Musicians and Their Practice: How Alexander Technique Improves an Old Strategy
Slow practice is something most musicians are familiar with. Many swear by it; some swear at it; some dismiss it. As a professional pianist and Alexander Technique teacher, I can’t speak highly enough of slow practice.
Why go slow?
“The point of slow practice is not just to slow things down in order to play it perfectly. It’s about fine-tuning the execution, and looking for additional ways to play it even better while we are playing slowly enough to monitor and think about the little details. Are you cultivating the right habits, so that when the tempo increases, you are still playing it the right way? Or are there lots of inefficiencies, or bad habits that will lead to breakdowns when you increase the tempo?” (Taken from Noa Kageyama’s wonderful piece on slow practice)
How does Alexander Technique add to slow practice?
When I play, it’s not just my fingers and arms that are involved, it’s my entire self - my mind and whole body. So when I play “slowly enough to monitor and think about the little details”, the little details I have in mind are throughout my entire body, and my thoughts. Yes, I am very aware of my fingers on the piano keys. I’m also aware of my neck, arms, feet, legs, eyes, and thoughts. It needs to be so, because when we tense, it is our whole self that tenses, not simply our fingers or arms in isolation.
I’m not psychic, though I sense you already know that.
Most musicians I have worked with will tense slightly when a tricky passage is coming up. It’s an unconscious reaction to the belief that something difficult is coming and effort is needed to succeed at it. They almost certainly won’t know they’re doing it, it will be a well-established habit by the time I see them.
When working with musicians, I can usually tell when the ‘tricky bit’ is coming up, and point this out to them before it’s happened.
It’s not just the fingers or hands that we need to be aware of. I will notice the neck stiffen slightly, the torso stiffen and shorten, the shoulders lift slightly, the arms tighten, the legs pull in, the head may go forward, the jaw grip – it’s a whole body pattern that kicks in, in response to the thought that something difficult is in the next bar. And it is this whole body pattern that I work on when practising slowly, whether on myself or with my Alexander students. So when the tricky bit looms, you want to give yourself the best chance to use your instrumental technique at its fullest, rather than comprising it.
You may say you do this already. I’d say you probably don’t.
You won’t notice this tension kicking in if you’ve been playing for a while, as you will now be used to the feeling of it. I’ve written about this before (). Over time, our usual postures come to feel normal. If you stop and reflect, you may notice you’re slumping at the moment, but if slumping has become your habit, it will feel normal and won’t register as anything different, or odd. The same goes if you habitually tense your arm, or neck, or whole self, when playing your instrument.

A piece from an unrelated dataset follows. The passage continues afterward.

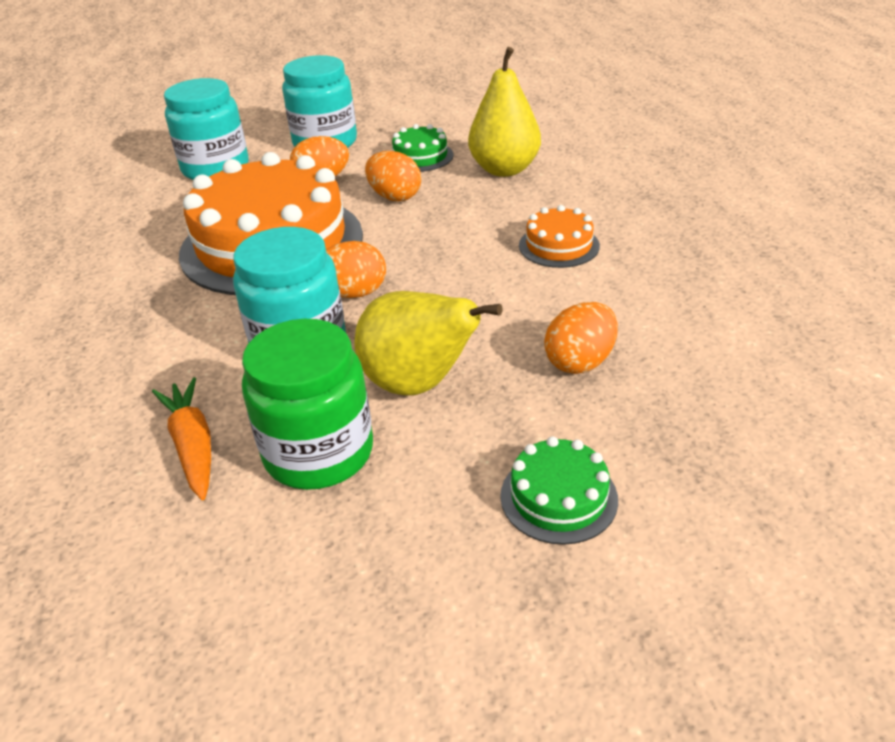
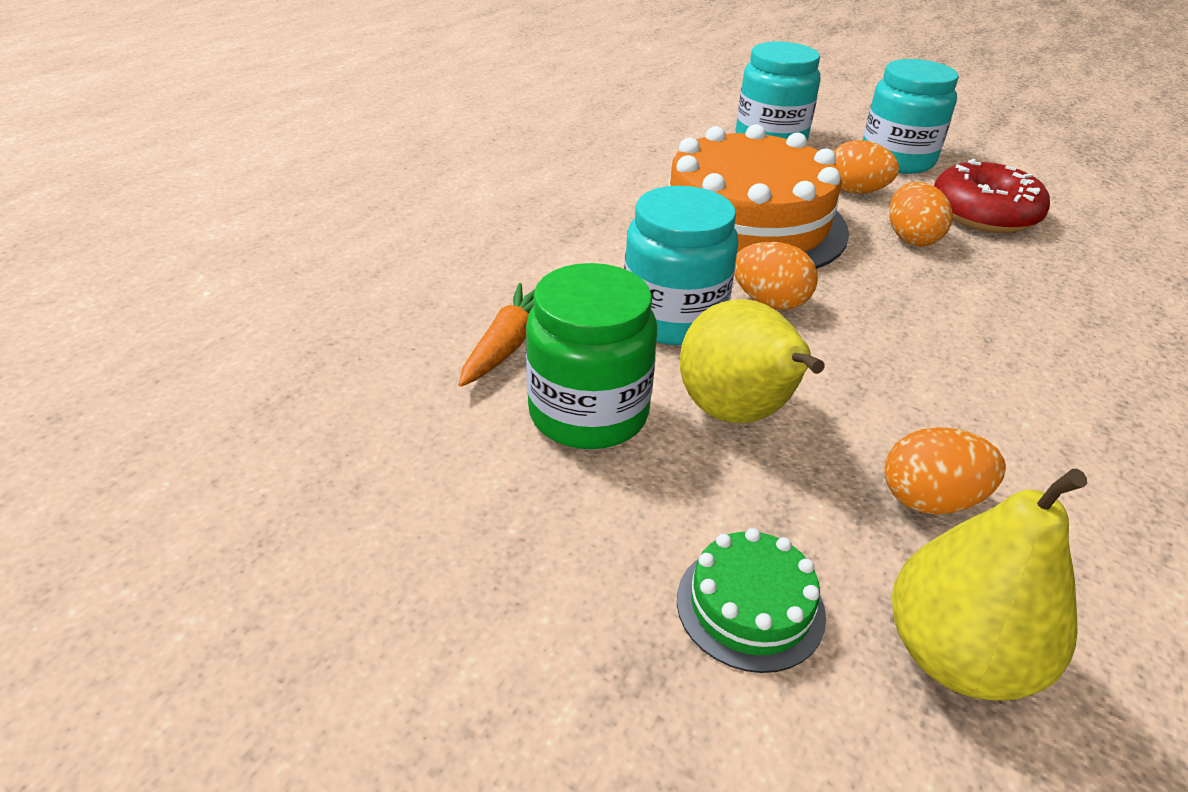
camera: 40 degrees right, 0 degrees up
(420, 156) = (983, 214): green cake -> red donut
(504, 169) = (1069, 269): yellow pear -> yellow pear (957, 656)
(559, 245) = (1045, 375): orange cake -> none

The same is true for your reactions - if you habitually tighten before a difficult passage, this reaction will come to register as ‘normal, usual functioning’, nothing your conscious self need be concerned about. So the change will go unnoticed too. This is the main problem I work with.
Practise slowly to change your whole self.
So I highly value, even treasure, slow practice. It’s a way to meaningfully, deeply, work on my technique, and my postures, and my reactions - to be as free as I can in myself and so have the best chance to play well. Why spend all those hours practising your instrumental technique if you undermine that with your personal technique, through your postures and reactions.
I’m not as slow as Rachmaninov.
“Rachmaninov was a dedicated and driven perfectionist. He worked incessantly, with infinite patience. Once I had an appointment to spend an afternoon with him in Hollywood. Arriving at the designated hour of twelve, I heard an occasional piano sound as I approached the cottage. I stood outside the door, unable to believe my ears. Rachmaninov was practising Chopin’s etude in thirds, but at such a snail’s pace that it took me a while to recognise it because so much time elapsed between one finger stroke and the next. Fascinated, I clocked this remarkable exhibition: twenty seconds per bar was his pace for almost an hour while I waited riveted to the spot, quite unable to ring the bell. Perhaps this way of developing and maintaining an unerring mechanism accounted for his bitter sarcasm toward colleagues who practised their programmes ‘once over lightly’ between concerts.” (Abram Chasins, taken from his book "Speaking of Pianists".)